Simply getting up from your desk and going for a dander can take your mind off the hunger. If you finish work at 3, try and get out for a walk immediately when you get home or do something that distracts you from the hunger kicking in and energises you.
Consider the fullness factor
The satiety index is a similar concept to glycemic index, however it is a direct measure of how long a particular food may keep you full for. Foods that contain large amounts of fat, sugar, and/or starch have low ‘Fullness Factors (FF)’, and are much easier to overeat. Foods that contain large amounts of water, dietary fiber, and/or protein have the highest Fullness Factors. These high-FF foods, which include most vegetables, fruits such as oranges, apples and bananas, and lean meats such as steak, do a better job of satisfying your hunger. By choosing foods that keep you fuller for longer, you’ll improve your chances of consuming avoiding that dreaded afternoon dip!
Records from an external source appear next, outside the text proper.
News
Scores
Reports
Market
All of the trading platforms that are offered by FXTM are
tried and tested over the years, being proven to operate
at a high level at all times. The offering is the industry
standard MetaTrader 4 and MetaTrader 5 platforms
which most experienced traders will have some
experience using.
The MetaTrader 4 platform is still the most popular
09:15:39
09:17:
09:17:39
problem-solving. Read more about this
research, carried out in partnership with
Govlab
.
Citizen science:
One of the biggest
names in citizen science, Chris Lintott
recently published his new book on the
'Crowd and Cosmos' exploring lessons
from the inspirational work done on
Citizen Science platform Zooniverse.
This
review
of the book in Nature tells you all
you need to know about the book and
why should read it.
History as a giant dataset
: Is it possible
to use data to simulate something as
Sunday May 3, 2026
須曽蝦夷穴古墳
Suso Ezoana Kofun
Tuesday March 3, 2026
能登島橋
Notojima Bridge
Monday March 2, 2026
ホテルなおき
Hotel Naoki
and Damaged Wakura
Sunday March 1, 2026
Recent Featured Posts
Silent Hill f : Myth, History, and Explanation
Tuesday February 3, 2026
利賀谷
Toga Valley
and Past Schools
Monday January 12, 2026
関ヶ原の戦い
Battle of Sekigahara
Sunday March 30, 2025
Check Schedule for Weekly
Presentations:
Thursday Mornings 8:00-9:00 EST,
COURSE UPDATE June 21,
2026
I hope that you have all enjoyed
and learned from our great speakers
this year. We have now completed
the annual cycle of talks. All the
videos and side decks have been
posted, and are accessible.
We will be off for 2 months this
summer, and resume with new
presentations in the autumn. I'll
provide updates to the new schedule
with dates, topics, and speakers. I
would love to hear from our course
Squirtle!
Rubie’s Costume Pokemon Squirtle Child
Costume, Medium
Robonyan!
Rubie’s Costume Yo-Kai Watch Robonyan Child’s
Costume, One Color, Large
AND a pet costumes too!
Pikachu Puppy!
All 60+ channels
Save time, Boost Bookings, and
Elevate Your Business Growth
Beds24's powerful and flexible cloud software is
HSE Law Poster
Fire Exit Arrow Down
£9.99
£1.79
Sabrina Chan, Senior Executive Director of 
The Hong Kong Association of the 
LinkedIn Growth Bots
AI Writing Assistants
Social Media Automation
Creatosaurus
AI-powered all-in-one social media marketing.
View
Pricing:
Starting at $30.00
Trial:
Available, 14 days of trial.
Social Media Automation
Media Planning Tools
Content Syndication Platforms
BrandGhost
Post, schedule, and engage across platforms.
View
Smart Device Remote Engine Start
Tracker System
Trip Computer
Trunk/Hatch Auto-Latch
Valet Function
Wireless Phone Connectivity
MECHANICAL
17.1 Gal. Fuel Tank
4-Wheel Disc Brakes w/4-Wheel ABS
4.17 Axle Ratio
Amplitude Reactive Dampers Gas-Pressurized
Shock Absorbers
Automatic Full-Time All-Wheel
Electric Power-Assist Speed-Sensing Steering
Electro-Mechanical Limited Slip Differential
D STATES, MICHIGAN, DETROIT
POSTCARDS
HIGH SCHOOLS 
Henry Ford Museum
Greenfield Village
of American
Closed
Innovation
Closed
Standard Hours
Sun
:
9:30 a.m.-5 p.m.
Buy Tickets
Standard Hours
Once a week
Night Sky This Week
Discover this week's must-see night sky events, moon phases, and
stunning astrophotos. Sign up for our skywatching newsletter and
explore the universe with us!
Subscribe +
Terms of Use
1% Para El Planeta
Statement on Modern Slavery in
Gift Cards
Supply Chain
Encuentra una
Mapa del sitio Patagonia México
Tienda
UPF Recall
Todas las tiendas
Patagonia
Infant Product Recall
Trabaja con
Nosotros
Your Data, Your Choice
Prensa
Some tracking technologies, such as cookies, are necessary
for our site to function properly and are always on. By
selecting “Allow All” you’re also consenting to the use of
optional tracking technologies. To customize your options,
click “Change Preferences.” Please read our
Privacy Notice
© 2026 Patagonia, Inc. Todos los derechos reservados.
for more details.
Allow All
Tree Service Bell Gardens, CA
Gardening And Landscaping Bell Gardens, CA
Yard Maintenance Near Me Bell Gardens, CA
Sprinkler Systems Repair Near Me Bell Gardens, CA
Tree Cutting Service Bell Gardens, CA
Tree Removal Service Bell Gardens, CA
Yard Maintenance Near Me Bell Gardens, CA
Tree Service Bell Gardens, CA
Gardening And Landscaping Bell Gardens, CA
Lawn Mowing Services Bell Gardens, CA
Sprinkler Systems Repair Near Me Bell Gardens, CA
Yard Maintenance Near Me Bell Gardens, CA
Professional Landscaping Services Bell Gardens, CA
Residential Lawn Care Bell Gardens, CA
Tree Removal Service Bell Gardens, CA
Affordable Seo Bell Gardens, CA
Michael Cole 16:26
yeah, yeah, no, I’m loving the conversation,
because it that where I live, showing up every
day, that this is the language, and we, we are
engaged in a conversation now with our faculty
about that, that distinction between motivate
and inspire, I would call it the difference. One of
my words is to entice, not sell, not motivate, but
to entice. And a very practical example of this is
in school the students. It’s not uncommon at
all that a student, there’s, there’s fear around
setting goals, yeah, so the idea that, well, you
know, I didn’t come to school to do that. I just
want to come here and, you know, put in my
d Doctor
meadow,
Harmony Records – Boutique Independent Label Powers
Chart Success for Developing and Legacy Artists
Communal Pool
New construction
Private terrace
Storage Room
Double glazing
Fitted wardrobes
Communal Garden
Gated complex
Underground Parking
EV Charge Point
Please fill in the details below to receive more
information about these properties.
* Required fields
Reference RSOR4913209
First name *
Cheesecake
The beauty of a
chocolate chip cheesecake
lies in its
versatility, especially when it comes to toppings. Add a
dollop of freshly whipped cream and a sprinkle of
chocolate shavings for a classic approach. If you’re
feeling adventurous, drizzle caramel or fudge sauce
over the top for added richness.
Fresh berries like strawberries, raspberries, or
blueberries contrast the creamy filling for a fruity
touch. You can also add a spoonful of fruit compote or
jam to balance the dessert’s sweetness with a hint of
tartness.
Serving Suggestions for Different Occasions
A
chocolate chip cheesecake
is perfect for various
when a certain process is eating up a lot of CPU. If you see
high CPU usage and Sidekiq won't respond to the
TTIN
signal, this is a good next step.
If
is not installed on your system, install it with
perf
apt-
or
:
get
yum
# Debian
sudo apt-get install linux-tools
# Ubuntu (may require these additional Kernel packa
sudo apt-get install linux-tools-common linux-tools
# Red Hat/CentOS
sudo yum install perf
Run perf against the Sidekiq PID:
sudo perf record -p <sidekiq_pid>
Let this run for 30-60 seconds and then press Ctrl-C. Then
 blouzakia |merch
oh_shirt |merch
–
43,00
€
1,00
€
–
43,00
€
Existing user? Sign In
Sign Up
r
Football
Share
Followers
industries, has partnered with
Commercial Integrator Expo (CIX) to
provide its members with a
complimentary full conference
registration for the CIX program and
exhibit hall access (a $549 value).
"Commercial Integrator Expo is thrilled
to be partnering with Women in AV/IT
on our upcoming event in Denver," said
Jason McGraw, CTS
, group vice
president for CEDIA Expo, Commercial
Focus on sleep quality/quantity
Ensuring you get a good sleep at night will definitely reduce the likelihood of hunger pangs the next day. Aim for your 7 hours minimum. I you’re currently a member T1 Fitness, refer to our sleep guide that’s in our members facebook group for our 7 ways to get a perfect night sleep in our ’Sleep Guide’.
In conclusion, try to have a protein based lunch, plan in a snack for the early afternoon along with drinking plenty of water to keep hydrated. Try to get a good night sleep and monitor what happens as you go along. Leave the sugary snack in the cupboard!